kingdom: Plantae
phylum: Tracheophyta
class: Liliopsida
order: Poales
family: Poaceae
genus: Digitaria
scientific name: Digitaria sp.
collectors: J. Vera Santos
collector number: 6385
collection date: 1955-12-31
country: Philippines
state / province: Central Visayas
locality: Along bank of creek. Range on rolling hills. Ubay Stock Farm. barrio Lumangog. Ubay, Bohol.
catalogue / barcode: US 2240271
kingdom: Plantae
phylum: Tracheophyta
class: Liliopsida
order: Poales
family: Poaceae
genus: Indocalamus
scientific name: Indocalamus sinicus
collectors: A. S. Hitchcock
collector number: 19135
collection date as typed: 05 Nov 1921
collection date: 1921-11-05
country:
□ □ □ □ □ □ □
### TASK DIRECTIONS:
Put every line of the records above into a single numbered list, skipping any blank lines.

### ANSWER IN FULL:
1. kingdom: Plantae
2. phylum: Tracheophyta
3. class: Liliopsida
4. order: Poales
5. family: Poaceae
6. genus: Digitaria
7. scientific name: Digitaria sp.
8. collectors: J. Vera Santos
9. collector number: 6385
10. collection date: 1955-12-31
11. country: Philippines
12. state / province: Central Visayas
13. locality: Along bank of creek. Range on rolling hills. Ubay Stock Farm. barrio Lumangog. Ubay, Bohol.
14. catalogue / barcode: US 2240271
15. kingdom: Plantae
16. phylum: Tracheophyta
17. class: Liliopsida
18. order: Poales
19. family: Poaceae
20. genus: Indocalamus
21. scientific name: Indocalamus sinicus
22. collectors: A. S. Hitchcock
23. collector number: 19135
24. collection date as typed: 05 Nov 1921
25. collection date: 1921-11-05
26. country:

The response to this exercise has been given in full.